When I first wrote about cell phone radiation in 2010, I met a Neuroscientist named Allan Frey who had spent decades in the field of bioelectromagnetics, which is the study of the effects of EMFs on living organisms. Working at General Electric’s Advanced Electronics Center at Cornell University in the 1960s, Frey devised an experiment whereby frogs would be exposed to certain microwave frequencies. His findings were surprising. The radiation, he discovered, could trigger heart arrhythmias, and with a slight change in the frequencies, he could stop the frogs’ hearts from beating altogether.The prevailing wisdom had previously held that only the ionizing frequencies in the electromagnetic spectrum (x-rays, gamma rays, and the like) could disrupt living cells and produce an adverse biological effect. According to this orthodoxy, the only way frequencies below the ionizing part of the spectrum could alter living organisms is with what’s called a thermal effect, when the radiation is directed at very high power to heat up tissue, as in a microwave oven.
Frey’s study looked at non-thermal effects from low-power microwave frequencies—the levels similar, as it happens, to those by which our smartphones operate today.

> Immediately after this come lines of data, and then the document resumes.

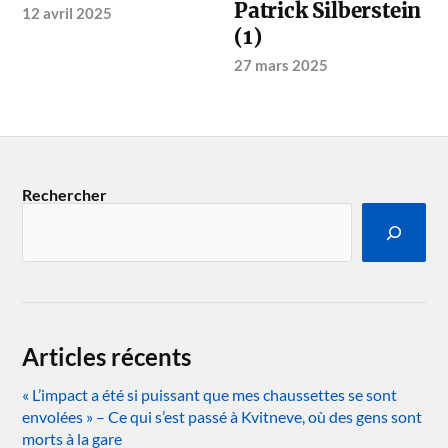
Patrick Silberstein
12 avril 2025
(1)
27 mars 2025
Rechercher
Articles récents
« L’impact a été si puissant que mes chaussettes se sont
envolées » – Ce qui s’est passé à Kvitneve, où des gens sont
morts à la gare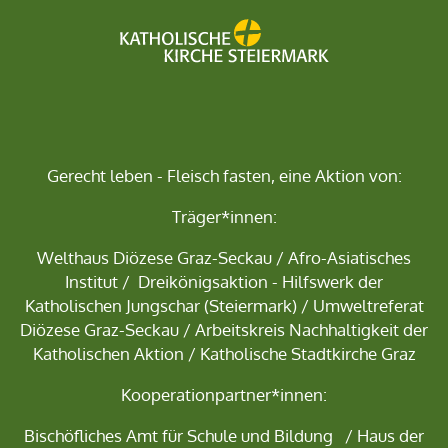
Gerecht leben - Fleisch fasten, eine Aktion von:
Träger*innen:
Welthaus Diözese Graz-Seckau
/
Afro-Asiatisches
Institut
/
Dreikönigsaktion - Hilfswerk der
Katholischen Jungschar
(Steiermark) /
Umweltreferat
Diözese Graz-Seckau
/ Arbeitskreis Nachhaltigkeit der
Katholischen Aktion / Katholische Stadtkirche Graz
Kooperationpartner*innen:
Bischöfliches Amt für Schule und Bildung
/
Haus der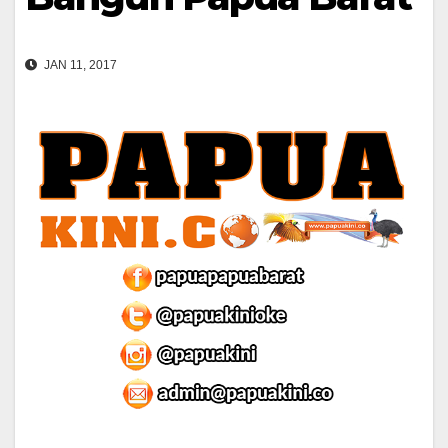
JAN 11, 2017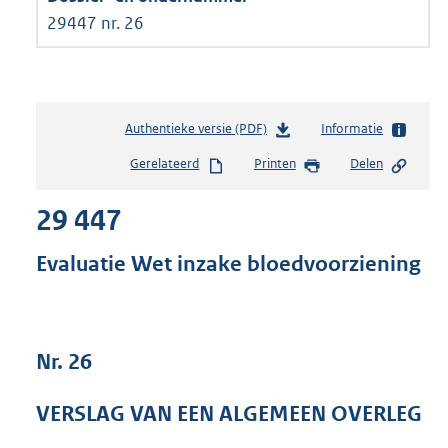
29447 nr. 26
Authentieke versie (PDF)
b
Informatie
e
Gerelateerd
Printen
Delen
s
t
29 447
a
n
d
Evaluatie Wet inzake bloedvoorziening
s
g
r
o
Nr. 26
o
t
t
VERSLAG VAN EEN ALGEMEEN OVERLEG
e
: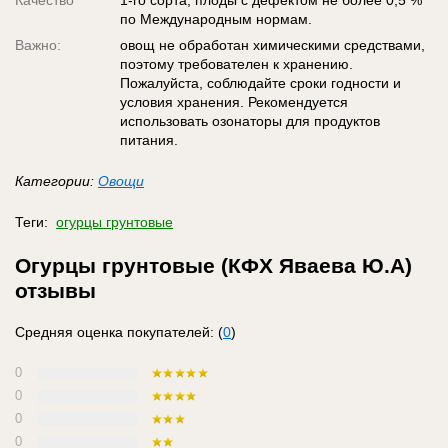
Качество
1-го сорта, плоды с дефектом не более 0,5 %
по Международным нормам.
Важно:
овощ не обработан химическими средствами,
поэтому требователен к хранению.
Пожалуйста, соблюдайте сроки годности и
условия хранения. Рекомендуется
использовать озонаторы для продуктов
питания.
Категории:
Овощи
Теги:
огурцы грунтовые
Огурцы грунтовые (КФХ Яваева Ю.А)
отзывы
Средняя оценка покупателей: (
0
)
0
0
0
0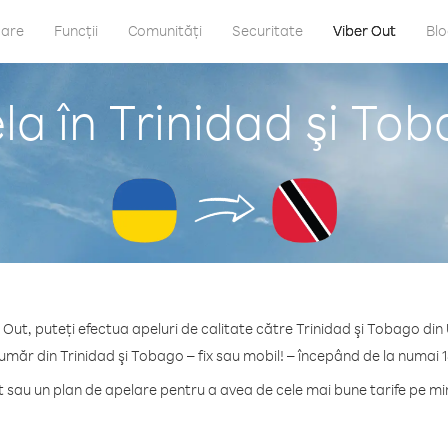
care
Funcții
Comunități
Securitate
Viber Out
Bl
a în Trinidad şi To
 Out, puteți efectua apeluri de calitate către Trinidad şi Tobago din
umăr din Trinidad şi Tobago – fix sau mobil! – începând de la numai 
sau un plan de apelare pentru a avea de cele mai bune tarife pe mi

Among his most significant discoveries was that such frequencies can indeed be made dangerous using what is known as modulation. In simple terms, modulation occurs when a signal is embedded with another signal that carries information, such as the sounds, pictures, and movies on your phone. This second signal modulates the “carrier” signal.
In a study published in 1975 in the Annals of the New York Academy of Sciences—a study famous in the field of bioelectromagnetics—Frey reported that low-power microwave frequencies at certain modulations could induce “leakage” in the barrier between the circulatory system and the brain in rats. Breaching the blood-brain barrier is a serious matter, exposing the brain to toxins, viruses, and bacteria.